LA TABELLA DEI CIBI E LE REGOLE DEL PIO LUOGO
Il “Pio luogo”, indicato nel documento che trova giusta
rilevanza nell’interessante, bellissimo Museo Diocesano sito nell’Episcopio a
fianco alla stupenda Cattedrale di Larino, è il Seminario di Larino, il primo
della cristianità, e la “Tabella dei cibi”, firmata nel 1871 dal Vescovo Francesco Giampaolo, precisamente il
10 di Settembre, è quella riferita al pranzo e alla cena consumati dagli
allievi e dai professori del pio luogo.
La cosa che sorprende è la carne che torna a pranzo e a cena
per ben tre giorni della settimana (Domenica, Martedì e Giovedì), come pure il
lunedì e il mercoledì, ma solo a pranzo.
La frutta non manca mai, sia il giorno sia la sera, ed il
vino è sempre presente, però solo a pranzo.
Il pesce o, quando non c’è, il baccalà, è presente il
venerdì e il sabato a pranzo e, al posto delle uova, anche alla cena dello
stesso giorno.
I legumi sono indicati solo per i Venerdì della stagione
invernale, mentre la minestra verde vale il mercoledì e il Venerdì con
l’insalata che torna a cena la Domenica, il Martedì e il Giovedì.
C’è anche il riso, ma solo il Lunedì al posto della pastina,
prevista anche il Venerdì in alternativa alla minestra verde, con la pasta
condita a cena nelle sere del Lunedì, Mercoledì e Venerdì.

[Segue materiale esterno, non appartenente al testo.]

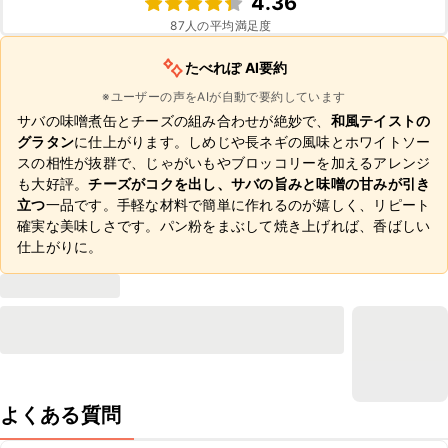
4.36
87
人の平均満足度
たべれぽ AI要約
※ユーザーの声をAIが自動で要約しています
サバの味噌煮缶とチーズの組み合わせが絶妙で、
和風テイストの
グラタン
に仕上がります。しめじや長ネギの風味とホワイトソー
スの相性が抜群で、じゃがいもやブロッコリーを加えるアレンジ
も大好評。
チーズがコクを出し、サバの旨みと味噌の甘みが引き
立つ
一品です。手軽な材料で簡単に作れるのが嬉しく、リピート
確実な美味しさです。パン粉をまぶして焼き上げれば、香ばしい
仕上がりに。
よくある質問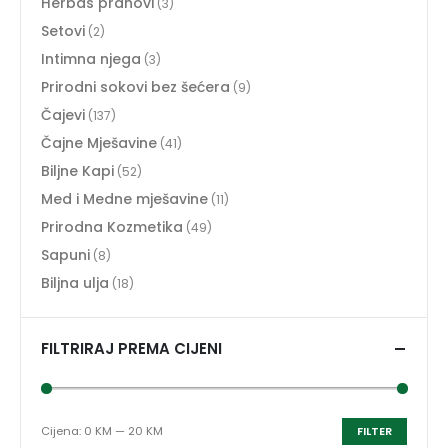
Herbas prahovi
(3)
Setovi
(2)
Intimna njega
(3)
Prirodni sokovi bez šećera
(9)
Čajevi
(137)
Čajne Mješavine
(41)
Biljne Kapi
(52)
Med i Medne mješavine
(11)
Prirodna Kozmetika
(49)
Sapuni
(8)
Biljna ulja
(18)
FILTRIRAJ PREMA CIJENI
Cijena:
0 KM
—
20 KM
FILTER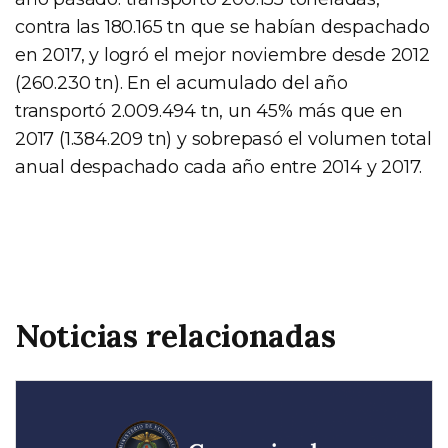
contra las 180.165 tn que se habían despachado
en 2017, y logró el mejor noviembre desde 2012
(260.230 tn). En el acumulado del año
transportó 2.009.494 tn, un 45% más que en
2017 (1.384.209 tn) y sobrepasó el volumen total
anual despachado cada año entre 2014 y 2017.
Noticias relacionadas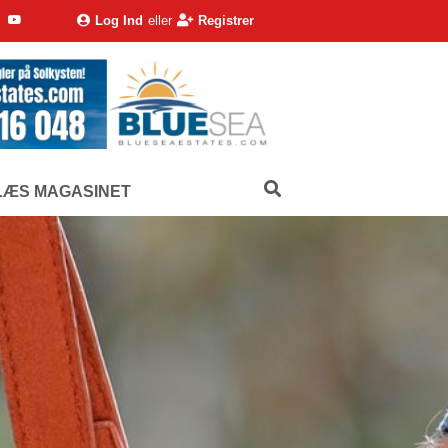
Log Ind
eller
Registrer
LÆS MAGASINET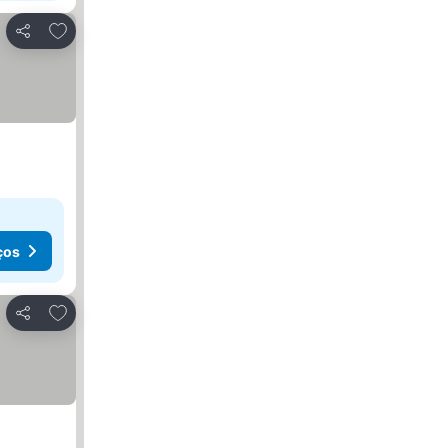
Adicionar aos favoritos
Partilhar
ços
Adicionar aos favoritos
Partilhar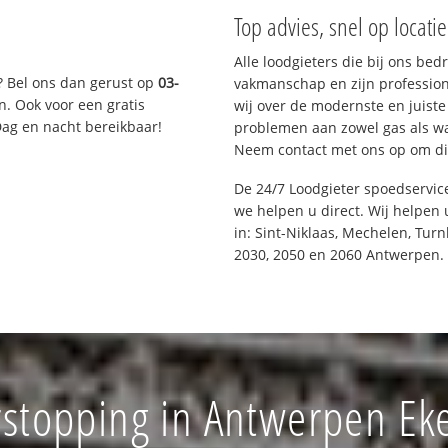
Top advies, snel op locati
Alle loodgieters die bij ons be
? Bel ons dan gerust op
03-
vakmanschap en zijn profession
n. Ook voor een gratis
wij over de modernste en juist
Dag en nacht bereikbaar!
problemen aan zowel gas als wat
Neem contact met ons op om di
De 24/7 Loodgieter spoedservic
we helpen u direct. Wij helpen 
in: Sint-Niklaas, Mechelen, Tur
2030, 2050 en 2060 Antwerpen.
rstopping in Antwerpen E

I maccheroni al ragù allietano il pranzo del Martedì,
Giovedì e Domenica.
E per finire con la rappresentazione della Tabella dei Cibi
posta in una bacheca del museo, la frittata, in alternativa al pesce durante il
pranzo del sabato.
Non è malignità la nostra se diciamo che molti dei
seminaristi, anche in considerazione dei tempi dove non mancava la miseria più
nera, erano presi per la gola e convinti da un mangiare, sicuramente all’insegna
della frugalità, a prendere i voti e continuare a vivere in piena beatitudine
la loro vocazione.
Frugalità certamente, ma tanta tanta qualità e diversità che
spiegano solo in parte la Dieta mediterranea, cioè il buon mangiare e, anche,
il buon bere con la presenza costante di un bicchiere di vino a confermare il
peso della ritualità nella liturgia che ha significato tanto dell’immagine e
della continuità che il vino ha avuto sulla tavola del ricco come del povero,
quale bevanda e alimento insieme.
La tabella ci ha riportato alla nostra infanzia quando il
piatto a tavola, con delle piccole variazioni, scandiva il giorno della
settimana e la stagione. Una regola, direbbe il dott. Marco Tagliaferri, da
tener presente perché è quella che, insieme al movimento (u ggire du paese), esprimeva
bene la Mediterraneità, quale stile di vita prima ancora che una buona e
corretta alimentazione.
Il passato che ci racconta il documento esposto nel Museo
Diocesano, come si può capire, torna a dirci che è di grande attualità quando
ci invita a correggere le nostre abitudini sbagliate, quelle da lungo tempo sostenute
dal consumismo e dallo spreco che sono, poi, causa dei malesseri che l’uomo
moderno vive e, con esso, il territorio.